Amaral avoids the temptation to eat all day with what he calls the "taste and spit method."
"I learned that in culinary school," he says. "You see an overweight chef, you know there's a problem there. He's eating all his food."
Journalist to Chef
Amaral has been with EMQ for seven years. Prior to that he was a consultant for Foothill College, and previous to that, he owned a restaurant. Before he owned the restaurant, he was a journalist.
As a sports editor for the Fremont News Register years ago, Amaral traveled around the country covering everything from college sports to Super Bowls. He found the lifestyle wasn't for him.
"I enjoyed traveling around the country and eating at fine restaurants, and food was always in the back of my mind," he says.
He and his wife opened a deli in Fremont, which soon turned into a successful restaurant, The Alps. He attended a culinary academy for six months but dropped out, figuring he would learn more from experience.
"I went in like a blind man, but it was fun," Amaral says. "I'd get up at five in the morning and just create, experiment and steal recipes and adapt my own philosophies and flavors. I like real clean, refreshing food, and that's how I started."
A year later, the restaurant expanded its hours to serve breakfast on weekends. Soon it was serving 600 to 800 breakfasts on Sundays, and people were coming from as far as Santa Cruz to dine there. There were 24 styles of omelets and six styles of pancakes, as well as mimosas and strawberry and banana daiquiris.
"You don't see that anymore, only on special occasions, and that's no fun," Amaral says.
After five years in the restaurant business, the hectic lifestyle began to take its toll.
"One Mother's Day we ended up serving 832 guest tables," Amaral recalls. "At 4 a.m. my chef walks in with a bottle of beer in his hand and half in the bag, and said, 'I want a raise.' Two hours later I gave him one out the door. I grabbed two waiters that were grill cooks at one time, and the three of us did the cooking."
Even when days went by without a hitch, it was tiring.
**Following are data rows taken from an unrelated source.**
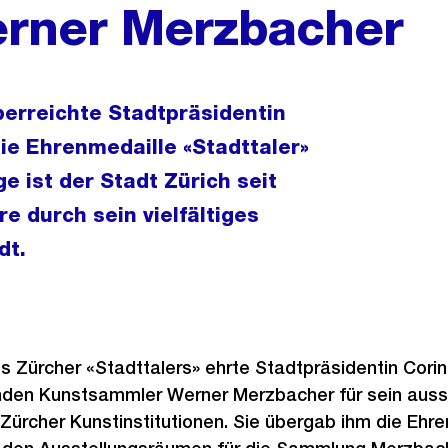
erner Merzbacher
berreichte Stadtpräsidentin
ie Ehrenmedaille «Stadttaler»
 ist der Stadt Zürich seit
 durch sein vielfältiges
dt.
es Zürcher «Stadttalers» ehrte Stadtpräsidentin Cor
den Kunstsammler Werner Merzbacher für sein aus
 Zürcher Kunstinstitutionen. Sie übergab ihm die Ehre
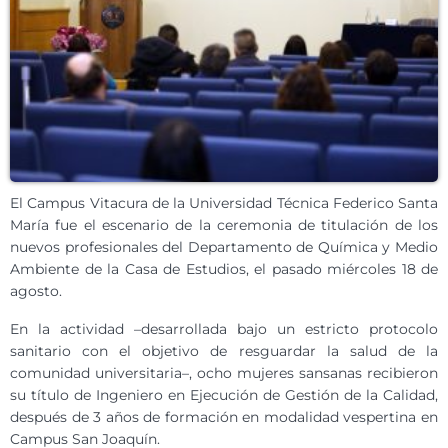
El Campus Vitacura de la Universidad Técnica Federico Santa
María fue el escenario de la ceremonia de titulación de los
nuevos profesionales del Departamento de Química y Medio
Ambiente de la Casa de Estudios, el pasado miércoles 18 de
agosto.
En la actividad –desarrollada bajo un estricto protocolo
sanitario con el objetivo de resguardar la salud de la
comunidad universitaria–, ocho mujeres sansanas recibieron
su título de Ingeniero en Ejecución de Gestión de la Calidad,
después de 3 años de formación en modalidad vespertina en
Campus San Joaquín.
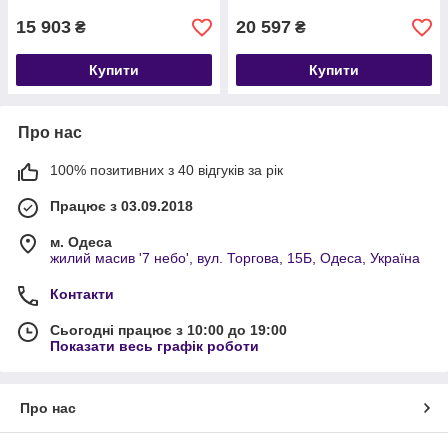
електростанцій
RS485/CAN 6000+ циклів
15 903
20 597
₴
₴
Купити
Купити
Про нас
100% позитивних з 40 відгуків за рік
Працює з 03.09.2018
м. Одеса
жилий масив '7 небо', вул. Торгова, 15Б, Одеса, Україна
Контакти
Сьогодні працює з 10:00 до 19:00
Показати весь графік роботи
Про нас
Amaral worked 15 hours, seven days a week. He wouldn't have kept it up if he hadn't loved it, he says.
After closing the business, Amaral did some restaurant consulting throughout California and soon landed at Foothill College.
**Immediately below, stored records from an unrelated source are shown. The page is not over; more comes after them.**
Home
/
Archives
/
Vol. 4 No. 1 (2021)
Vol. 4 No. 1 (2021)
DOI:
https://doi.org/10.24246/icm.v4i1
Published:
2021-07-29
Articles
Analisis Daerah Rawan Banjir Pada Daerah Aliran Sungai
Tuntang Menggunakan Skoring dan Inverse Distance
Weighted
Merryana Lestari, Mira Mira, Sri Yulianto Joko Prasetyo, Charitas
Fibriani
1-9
"I tore up their whole menu," he says.
He instituted a salad bar with 100 fresh items that was replenished daily and added a 14-stool coffee bar on campus.
"It was a great way for students to meet in the morning," he says. "We were making more money than two Starbucks downtown."
During his eight years at Foothill, Amaral served such celebrities as Jesse Jackson and the first President Bush, and he also developed a reputation of his own.
He says a food broker once visited the college to rate its food and had only praise for Amaral's work. She told him Foothill had the second-best college food in the state, second only to UCLA, which has long been reputed to have the best college food in California.
"I was very proud of that," he says.
As for the future, Amaral knows exactly where he wants to be--in the foothills of the Sierra. He and his wife have a retirement home there.
"When I retire, I'm going to go work at the casino," Amaral says. "It has nine restaurants, and I've been promised a job when I move there. I live a mile from the casino, I like to gamble, but you can't work and gamble there, so that's great, it eliminates gambling, and I don't have to worry about ordering, or anything but just cooking."